> DATA SHOWN:

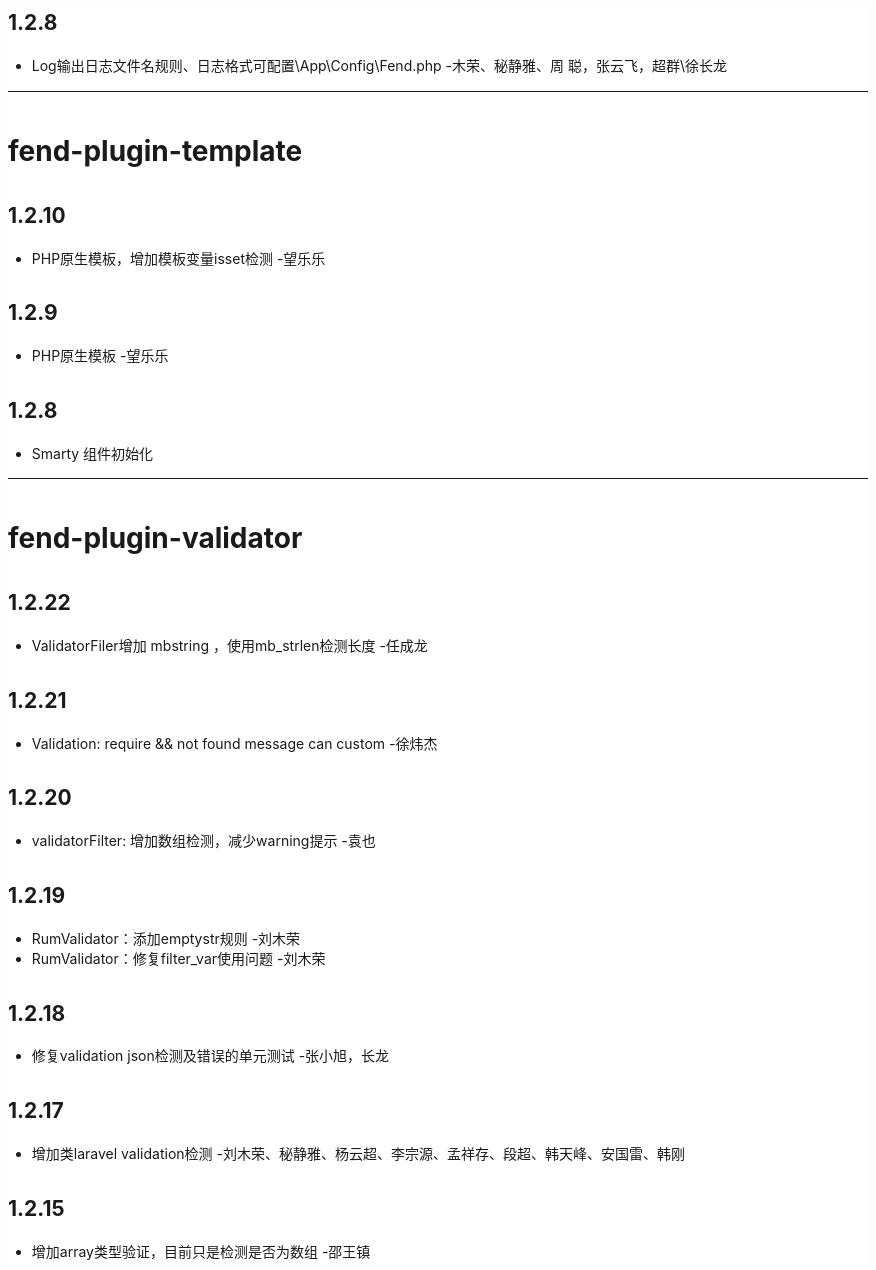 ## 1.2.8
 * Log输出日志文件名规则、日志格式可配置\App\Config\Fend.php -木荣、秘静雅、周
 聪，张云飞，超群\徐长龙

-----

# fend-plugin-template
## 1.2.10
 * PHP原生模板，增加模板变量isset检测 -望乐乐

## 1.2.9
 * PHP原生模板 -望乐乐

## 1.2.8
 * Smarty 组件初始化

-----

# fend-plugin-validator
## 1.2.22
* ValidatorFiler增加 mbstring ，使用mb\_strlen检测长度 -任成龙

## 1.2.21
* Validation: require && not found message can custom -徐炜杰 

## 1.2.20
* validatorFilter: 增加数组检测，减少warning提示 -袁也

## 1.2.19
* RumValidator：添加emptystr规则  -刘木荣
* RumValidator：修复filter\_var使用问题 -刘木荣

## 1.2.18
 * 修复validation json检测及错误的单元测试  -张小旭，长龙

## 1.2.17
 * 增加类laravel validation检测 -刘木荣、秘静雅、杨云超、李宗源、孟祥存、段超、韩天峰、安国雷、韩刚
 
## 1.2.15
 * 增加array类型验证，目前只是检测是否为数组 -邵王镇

> ASSIGNMENT: Express the lines above as a JSON array of strings, one string per line, with blank lines skipped and the picture left out.

> WORKED SOLUTION:
[
  " ## 1.2.8",
  " * Log输出日志文件名规则、日志格式可配置\\App\\Config\\Fend.php -木荣、秘静雅、周",
  " 聪，张云飞，超群\\徐长龙",
  "-----",
  "# fend-plugin-template",
  "## 1.2.10",
  " * PHP原生模板，增加模板变量isset检测 -望乐乐",
  "## 1.2.9",
  " * PHP原生模板 -望乐乐",
  "## 1.2.8",
  " * Smarty 组件初始化",
  "-----",
  "# fend-plugin-validator",
  "## 1.2.22",
  "* ValidatorFiler增加 mbstring ，使用mb\\_strlen检测长度 -任成龙",
  "## 1.2.21",
  "* Validation: require && not found message can custom -徐炜杰 ",
  "## 1.2.20",
  "* validatorFilter: 增加数组检测，减少warning提示 -袁也",
  "## 1.2.19",
  "* RumValidator：添加emptystr规则  -刘木荣",
  "* RumValidator：修复filter\\_var使用问题 -刘木荣",
  "## 1.2.18",
  " * 修复validation json检测及错误的单元测试  -张小旭，长龙",
  "## 1.2.17",
  " * 增加类laravel validation检测 -刘木荣、秘静雅、杨云超、李宗源、孟祥存、段超、韩天峰、安国雷、韩刚",
  "## 1.2.15",
  " * 增加array类型验证，目前只是检测是否为数组 -邵王镇"
]